Start of The data

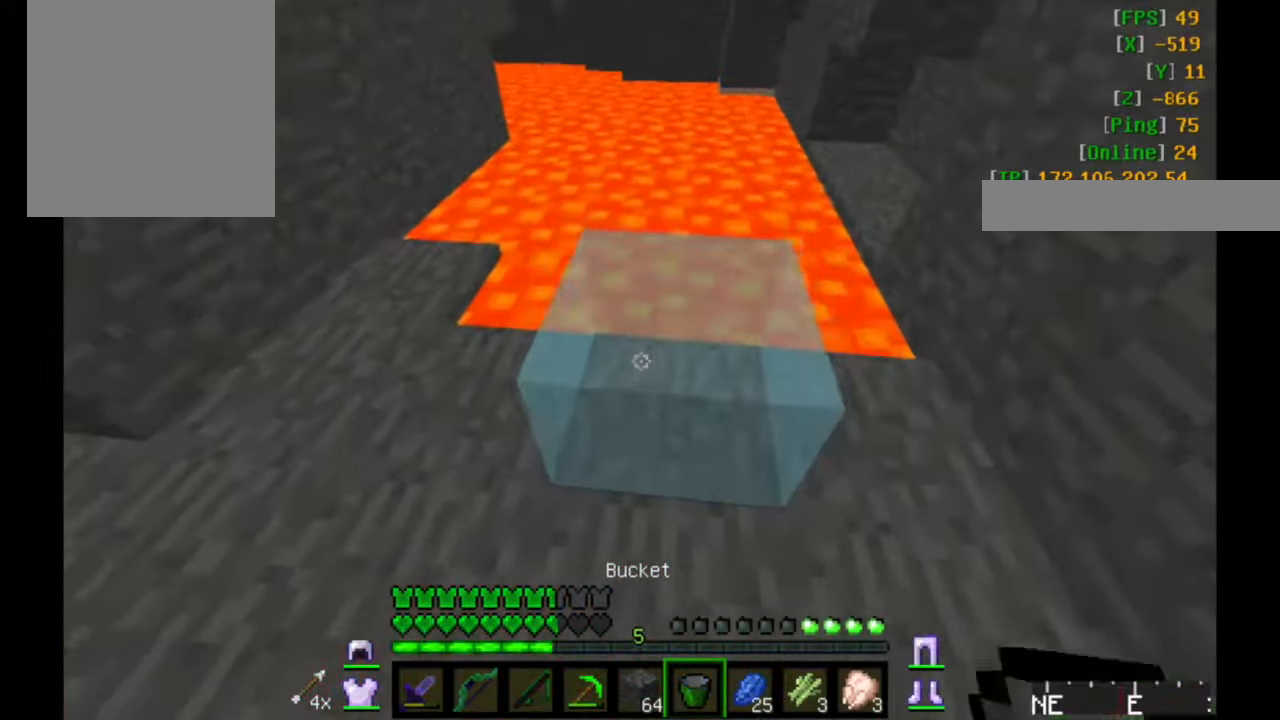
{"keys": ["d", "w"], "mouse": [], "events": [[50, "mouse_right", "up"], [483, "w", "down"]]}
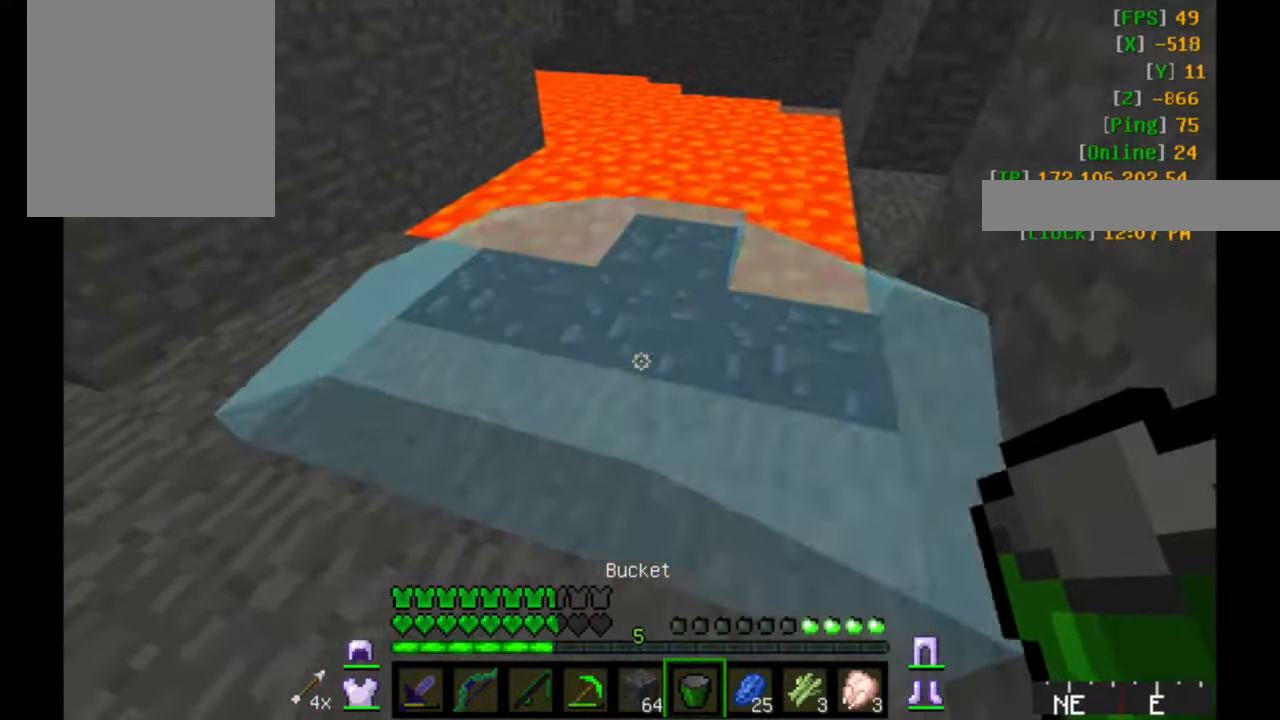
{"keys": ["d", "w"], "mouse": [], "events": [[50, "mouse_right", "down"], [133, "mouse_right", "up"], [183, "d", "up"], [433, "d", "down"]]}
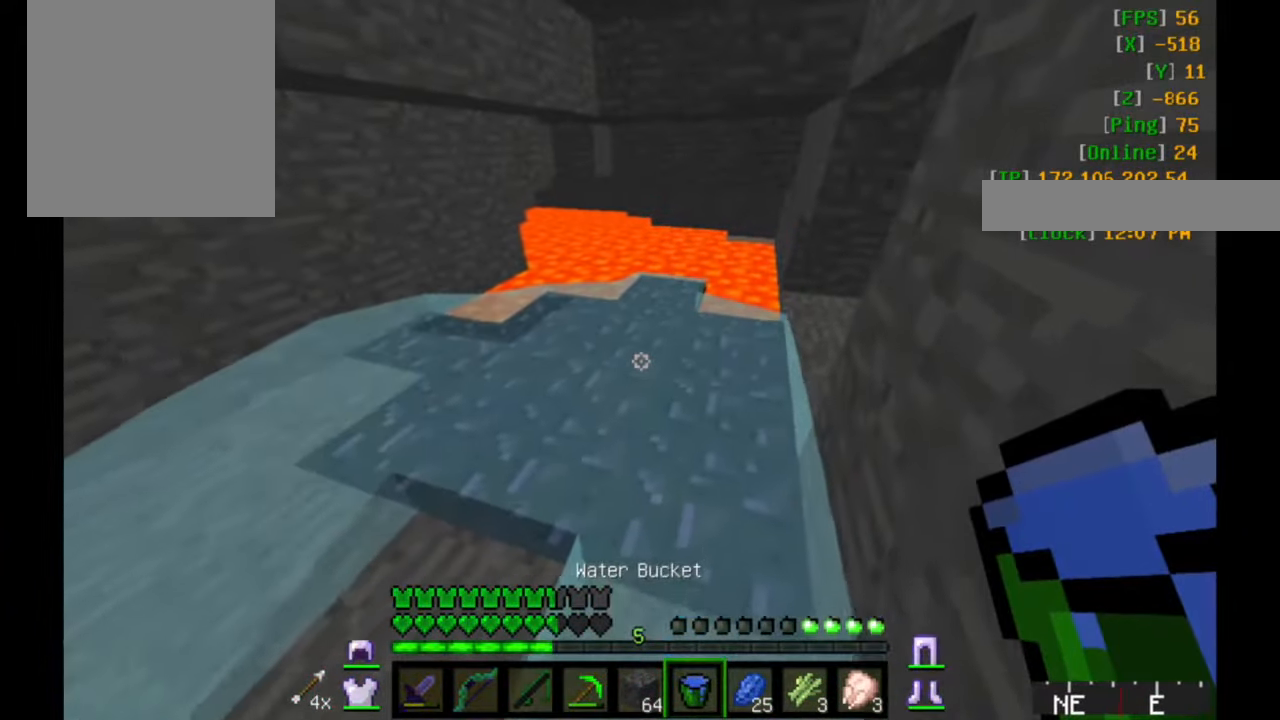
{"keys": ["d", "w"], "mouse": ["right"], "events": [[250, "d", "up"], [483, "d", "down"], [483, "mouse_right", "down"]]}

End of The data

- _Work instruction_
Using the material above, set down every line exactly, but skip the pictures.

- _Result of this exercise_
{"keys": ["d", "w"], "mouse": [], "events": [[50, "mouse_right", "up"], [483, "w", "down"]]}
{"keys": ["d", "w"], "mouse": [], "events": [[50, "mouse_right", "down"], [133, "mouse_right", "up"], [183, "d", "up"], [433, "d", "down"]]}
{"keys": ["d", "w"], "mouse": ["right"], "events": [[250, "d", "up"], [483, "d", "down"], [483, "mouse_right", "down"]]}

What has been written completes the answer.